_DIRECTIONS:_ The answer must be every line of the records below that holds the word "United".

_Transcribed page contents:_
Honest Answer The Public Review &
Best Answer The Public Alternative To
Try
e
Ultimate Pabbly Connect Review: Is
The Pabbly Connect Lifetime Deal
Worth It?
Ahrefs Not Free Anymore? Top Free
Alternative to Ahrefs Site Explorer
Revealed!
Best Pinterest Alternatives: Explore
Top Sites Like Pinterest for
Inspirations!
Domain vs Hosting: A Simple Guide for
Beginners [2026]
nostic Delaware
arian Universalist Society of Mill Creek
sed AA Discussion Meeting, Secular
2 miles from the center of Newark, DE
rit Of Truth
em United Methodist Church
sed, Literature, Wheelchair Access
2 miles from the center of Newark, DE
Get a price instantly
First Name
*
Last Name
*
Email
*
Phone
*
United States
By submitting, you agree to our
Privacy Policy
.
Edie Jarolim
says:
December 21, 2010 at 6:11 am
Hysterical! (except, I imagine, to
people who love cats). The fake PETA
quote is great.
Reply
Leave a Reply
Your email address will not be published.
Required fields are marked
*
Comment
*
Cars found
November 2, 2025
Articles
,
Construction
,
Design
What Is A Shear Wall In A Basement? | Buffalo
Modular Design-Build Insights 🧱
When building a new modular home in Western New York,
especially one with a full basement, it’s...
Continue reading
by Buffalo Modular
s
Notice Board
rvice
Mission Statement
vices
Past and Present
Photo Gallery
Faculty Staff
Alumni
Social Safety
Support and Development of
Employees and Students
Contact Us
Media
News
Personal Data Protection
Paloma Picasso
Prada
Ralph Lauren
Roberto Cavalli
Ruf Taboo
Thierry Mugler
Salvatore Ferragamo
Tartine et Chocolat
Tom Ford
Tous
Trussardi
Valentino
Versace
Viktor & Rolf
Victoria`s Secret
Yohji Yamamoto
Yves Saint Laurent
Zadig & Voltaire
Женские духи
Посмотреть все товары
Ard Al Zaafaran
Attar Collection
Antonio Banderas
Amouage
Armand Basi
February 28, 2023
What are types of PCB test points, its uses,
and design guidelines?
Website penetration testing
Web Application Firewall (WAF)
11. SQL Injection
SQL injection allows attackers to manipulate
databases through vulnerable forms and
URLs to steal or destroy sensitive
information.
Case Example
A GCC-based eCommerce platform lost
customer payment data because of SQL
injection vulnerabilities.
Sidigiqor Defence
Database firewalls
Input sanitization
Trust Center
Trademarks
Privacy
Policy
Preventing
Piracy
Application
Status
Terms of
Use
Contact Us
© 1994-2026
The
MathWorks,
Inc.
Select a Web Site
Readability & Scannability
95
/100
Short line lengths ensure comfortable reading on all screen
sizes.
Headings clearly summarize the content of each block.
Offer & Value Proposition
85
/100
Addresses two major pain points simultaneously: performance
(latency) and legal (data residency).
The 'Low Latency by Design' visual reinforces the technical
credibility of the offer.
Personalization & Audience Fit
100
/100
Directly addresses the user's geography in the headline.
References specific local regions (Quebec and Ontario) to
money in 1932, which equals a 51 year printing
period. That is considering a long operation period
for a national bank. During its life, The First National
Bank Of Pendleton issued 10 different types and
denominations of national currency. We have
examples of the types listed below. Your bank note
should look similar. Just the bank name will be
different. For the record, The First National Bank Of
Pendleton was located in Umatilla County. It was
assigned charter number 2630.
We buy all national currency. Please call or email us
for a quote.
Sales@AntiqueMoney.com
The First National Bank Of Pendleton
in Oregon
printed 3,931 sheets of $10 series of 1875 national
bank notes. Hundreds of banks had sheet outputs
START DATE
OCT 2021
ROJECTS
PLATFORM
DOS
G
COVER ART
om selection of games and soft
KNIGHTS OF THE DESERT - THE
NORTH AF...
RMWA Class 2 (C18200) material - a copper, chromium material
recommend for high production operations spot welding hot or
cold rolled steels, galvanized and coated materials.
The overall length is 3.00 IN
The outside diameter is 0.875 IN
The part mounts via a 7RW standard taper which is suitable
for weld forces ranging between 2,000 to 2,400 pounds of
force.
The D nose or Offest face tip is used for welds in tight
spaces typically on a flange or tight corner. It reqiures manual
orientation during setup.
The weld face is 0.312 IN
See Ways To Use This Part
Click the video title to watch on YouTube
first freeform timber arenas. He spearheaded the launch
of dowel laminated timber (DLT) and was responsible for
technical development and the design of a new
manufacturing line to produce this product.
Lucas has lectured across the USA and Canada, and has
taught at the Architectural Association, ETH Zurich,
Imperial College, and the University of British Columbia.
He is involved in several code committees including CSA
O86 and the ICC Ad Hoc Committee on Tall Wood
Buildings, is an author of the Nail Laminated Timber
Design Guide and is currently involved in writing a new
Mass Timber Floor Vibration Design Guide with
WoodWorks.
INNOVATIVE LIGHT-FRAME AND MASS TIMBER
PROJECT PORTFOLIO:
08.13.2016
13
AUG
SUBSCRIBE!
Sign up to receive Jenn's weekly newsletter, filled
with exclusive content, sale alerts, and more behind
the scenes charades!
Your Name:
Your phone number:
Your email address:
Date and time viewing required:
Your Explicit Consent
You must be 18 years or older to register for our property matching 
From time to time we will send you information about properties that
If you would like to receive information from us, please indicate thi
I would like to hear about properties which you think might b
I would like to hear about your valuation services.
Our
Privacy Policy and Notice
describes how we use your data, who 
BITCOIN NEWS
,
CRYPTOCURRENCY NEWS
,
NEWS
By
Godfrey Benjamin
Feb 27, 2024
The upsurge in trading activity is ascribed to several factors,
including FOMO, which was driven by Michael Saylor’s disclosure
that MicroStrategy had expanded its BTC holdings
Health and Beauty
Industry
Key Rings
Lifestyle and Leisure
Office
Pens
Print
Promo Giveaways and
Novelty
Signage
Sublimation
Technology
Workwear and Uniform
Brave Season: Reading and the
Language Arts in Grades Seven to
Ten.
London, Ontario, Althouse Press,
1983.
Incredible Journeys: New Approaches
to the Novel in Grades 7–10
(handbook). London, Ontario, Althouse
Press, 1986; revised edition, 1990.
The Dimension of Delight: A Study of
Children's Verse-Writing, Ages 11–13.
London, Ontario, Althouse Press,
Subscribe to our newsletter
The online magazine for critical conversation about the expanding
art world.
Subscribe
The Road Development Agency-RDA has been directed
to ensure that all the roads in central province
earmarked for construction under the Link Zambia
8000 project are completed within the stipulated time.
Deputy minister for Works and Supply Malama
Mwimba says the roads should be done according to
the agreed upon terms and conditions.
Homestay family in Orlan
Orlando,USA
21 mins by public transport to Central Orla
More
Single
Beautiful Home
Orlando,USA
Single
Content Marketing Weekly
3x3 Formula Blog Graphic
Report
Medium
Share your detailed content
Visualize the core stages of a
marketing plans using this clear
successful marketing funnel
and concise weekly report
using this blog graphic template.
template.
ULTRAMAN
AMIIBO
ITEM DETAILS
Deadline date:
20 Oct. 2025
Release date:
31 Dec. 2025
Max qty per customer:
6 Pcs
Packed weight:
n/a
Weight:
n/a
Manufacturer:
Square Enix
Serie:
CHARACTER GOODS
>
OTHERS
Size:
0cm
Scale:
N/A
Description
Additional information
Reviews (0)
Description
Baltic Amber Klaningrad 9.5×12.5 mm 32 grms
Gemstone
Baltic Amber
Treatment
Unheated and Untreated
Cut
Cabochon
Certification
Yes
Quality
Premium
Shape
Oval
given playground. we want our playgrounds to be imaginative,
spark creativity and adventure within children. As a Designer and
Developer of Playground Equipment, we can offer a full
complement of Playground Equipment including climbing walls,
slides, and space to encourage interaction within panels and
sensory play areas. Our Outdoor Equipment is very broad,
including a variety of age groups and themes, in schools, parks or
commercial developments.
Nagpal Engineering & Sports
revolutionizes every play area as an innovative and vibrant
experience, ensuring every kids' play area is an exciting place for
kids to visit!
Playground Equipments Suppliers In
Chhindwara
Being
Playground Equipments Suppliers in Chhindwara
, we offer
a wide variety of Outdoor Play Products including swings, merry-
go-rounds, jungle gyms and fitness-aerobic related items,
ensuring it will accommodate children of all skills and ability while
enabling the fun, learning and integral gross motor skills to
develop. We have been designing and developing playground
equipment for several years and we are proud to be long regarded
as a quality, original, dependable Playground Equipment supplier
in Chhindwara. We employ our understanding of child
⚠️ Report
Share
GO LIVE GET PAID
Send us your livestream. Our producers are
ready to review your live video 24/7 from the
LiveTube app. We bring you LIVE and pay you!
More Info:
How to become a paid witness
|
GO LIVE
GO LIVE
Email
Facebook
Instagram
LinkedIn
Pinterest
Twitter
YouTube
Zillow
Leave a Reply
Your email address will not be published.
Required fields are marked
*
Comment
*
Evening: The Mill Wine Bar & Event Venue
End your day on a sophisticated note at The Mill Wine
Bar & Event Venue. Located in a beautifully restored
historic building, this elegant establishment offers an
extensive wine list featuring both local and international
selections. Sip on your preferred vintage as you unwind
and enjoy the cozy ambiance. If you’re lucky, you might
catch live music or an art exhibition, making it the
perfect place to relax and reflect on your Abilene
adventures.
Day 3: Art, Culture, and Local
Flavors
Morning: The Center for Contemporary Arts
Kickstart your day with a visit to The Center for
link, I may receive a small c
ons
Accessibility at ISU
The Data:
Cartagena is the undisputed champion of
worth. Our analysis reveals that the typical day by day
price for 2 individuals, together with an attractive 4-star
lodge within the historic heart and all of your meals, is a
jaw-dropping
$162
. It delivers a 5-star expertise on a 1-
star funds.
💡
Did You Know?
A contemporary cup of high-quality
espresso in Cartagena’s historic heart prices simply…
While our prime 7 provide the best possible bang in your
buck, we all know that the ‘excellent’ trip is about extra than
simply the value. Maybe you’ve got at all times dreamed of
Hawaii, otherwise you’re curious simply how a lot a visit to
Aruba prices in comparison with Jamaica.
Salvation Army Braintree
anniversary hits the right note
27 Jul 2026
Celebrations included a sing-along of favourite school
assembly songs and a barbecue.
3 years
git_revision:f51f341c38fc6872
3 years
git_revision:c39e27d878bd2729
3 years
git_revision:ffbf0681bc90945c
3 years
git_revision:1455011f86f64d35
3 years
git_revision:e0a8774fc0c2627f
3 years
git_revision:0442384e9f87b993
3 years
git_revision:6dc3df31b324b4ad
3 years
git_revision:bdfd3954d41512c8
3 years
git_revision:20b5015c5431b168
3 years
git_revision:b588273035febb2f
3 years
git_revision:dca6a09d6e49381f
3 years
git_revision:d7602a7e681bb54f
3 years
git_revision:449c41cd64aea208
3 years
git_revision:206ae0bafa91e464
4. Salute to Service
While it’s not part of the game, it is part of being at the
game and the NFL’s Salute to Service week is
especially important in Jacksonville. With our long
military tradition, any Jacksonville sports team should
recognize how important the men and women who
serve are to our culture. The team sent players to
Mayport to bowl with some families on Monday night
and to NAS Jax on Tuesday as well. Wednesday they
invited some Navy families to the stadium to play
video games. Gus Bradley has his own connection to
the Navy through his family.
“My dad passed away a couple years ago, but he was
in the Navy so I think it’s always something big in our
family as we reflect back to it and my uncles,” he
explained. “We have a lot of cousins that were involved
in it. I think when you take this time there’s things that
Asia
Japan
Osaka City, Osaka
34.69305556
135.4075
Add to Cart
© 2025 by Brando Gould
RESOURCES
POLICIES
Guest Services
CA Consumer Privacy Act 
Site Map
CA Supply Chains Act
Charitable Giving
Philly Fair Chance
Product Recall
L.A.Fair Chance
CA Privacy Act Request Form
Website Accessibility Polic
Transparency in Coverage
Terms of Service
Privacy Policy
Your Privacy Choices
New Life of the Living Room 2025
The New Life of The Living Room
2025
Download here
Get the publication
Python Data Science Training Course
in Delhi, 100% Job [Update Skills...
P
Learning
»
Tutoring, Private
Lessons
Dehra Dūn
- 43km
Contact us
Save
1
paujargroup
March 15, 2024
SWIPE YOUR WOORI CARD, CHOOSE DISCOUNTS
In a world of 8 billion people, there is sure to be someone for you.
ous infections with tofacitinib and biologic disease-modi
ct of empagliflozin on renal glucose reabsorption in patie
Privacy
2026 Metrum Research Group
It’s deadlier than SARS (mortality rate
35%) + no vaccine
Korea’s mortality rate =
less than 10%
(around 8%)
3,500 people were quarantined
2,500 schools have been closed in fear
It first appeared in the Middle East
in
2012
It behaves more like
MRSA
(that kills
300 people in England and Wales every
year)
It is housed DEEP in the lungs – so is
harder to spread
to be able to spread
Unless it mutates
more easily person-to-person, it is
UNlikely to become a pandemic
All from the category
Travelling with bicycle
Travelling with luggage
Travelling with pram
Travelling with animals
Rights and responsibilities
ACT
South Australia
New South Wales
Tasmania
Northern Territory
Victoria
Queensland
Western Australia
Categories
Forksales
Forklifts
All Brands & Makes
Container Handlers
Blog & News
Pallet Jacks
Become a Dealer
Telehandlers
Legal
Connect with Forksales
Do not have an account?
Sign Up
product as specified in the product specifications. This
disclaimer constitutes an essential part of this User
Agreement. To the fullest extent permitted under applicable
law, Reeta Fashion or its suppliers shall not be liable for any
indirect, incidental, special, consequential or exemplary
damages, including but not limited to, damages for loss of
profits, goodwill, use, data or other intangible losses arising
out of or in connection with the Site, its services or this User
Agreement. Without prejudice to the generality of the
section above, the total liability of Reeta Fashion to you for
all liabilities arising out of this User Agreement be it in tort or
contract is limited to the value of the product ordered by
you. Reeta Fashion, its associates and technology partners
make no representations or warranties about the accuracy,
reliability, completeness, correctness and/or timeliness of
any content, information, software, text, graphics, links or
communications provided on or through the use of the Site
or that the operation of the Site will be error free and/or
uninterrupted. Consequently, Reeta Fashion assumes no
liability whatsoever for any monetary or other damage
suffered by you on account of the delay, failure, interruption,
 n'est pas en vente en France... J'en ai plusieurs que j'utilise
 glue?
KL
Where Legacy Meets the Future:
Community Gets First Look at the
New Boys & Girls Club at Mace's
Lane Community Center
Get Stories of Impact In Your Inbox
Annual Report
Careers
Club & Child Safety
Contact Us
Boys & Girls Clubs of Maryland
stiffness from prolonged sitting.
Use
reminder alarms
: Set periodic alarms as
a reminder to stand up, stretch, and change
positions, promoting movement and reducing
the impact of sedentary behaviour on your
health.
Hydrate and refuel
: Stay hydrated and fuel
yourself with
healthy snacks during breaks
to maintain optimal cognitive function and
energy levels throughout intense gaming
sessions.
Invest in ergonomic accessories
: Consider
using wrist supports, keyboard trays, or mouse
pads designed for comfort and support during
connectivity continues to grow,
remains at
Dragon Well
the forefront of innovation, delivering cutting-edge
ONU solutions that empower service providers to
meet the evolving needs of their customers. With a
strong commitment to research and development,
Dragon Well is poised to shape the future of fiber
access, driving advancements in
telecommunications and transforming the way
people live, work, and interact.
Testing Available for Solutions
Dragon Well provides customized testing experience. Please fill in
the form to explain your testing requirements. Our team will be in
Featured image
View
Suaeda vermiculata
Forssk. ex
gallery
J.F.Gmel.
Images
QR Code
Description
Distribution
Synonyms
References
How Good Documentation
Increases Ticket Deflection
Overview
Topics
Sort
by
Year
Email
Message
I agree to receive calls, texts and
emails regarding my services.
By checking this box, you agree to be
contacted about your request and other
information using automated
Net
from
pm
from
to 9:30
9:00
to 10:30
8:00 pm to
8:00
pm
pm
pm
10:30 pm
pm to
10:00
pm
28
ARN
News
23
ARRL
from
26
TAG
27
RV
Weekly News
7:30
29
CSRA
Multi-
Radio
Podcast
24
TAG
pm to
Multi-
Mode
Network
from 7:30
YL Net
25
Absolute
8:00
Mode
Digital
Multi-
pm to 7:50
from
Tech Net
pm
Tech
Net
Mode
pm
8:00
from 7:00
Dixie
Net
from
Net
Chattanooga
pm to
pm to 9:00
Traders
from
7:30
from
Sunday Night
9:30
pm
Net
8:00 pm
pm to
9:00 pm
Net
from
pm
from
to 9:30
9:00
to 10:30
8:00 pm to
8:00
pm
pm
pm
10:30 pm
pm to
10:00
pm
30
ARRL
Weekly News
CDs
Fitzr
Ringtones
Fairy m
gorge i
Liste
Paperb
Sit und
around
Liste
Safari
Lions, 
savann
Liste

_SOLUTION TO THE PROBLEM:_
em United Methodist Church
United States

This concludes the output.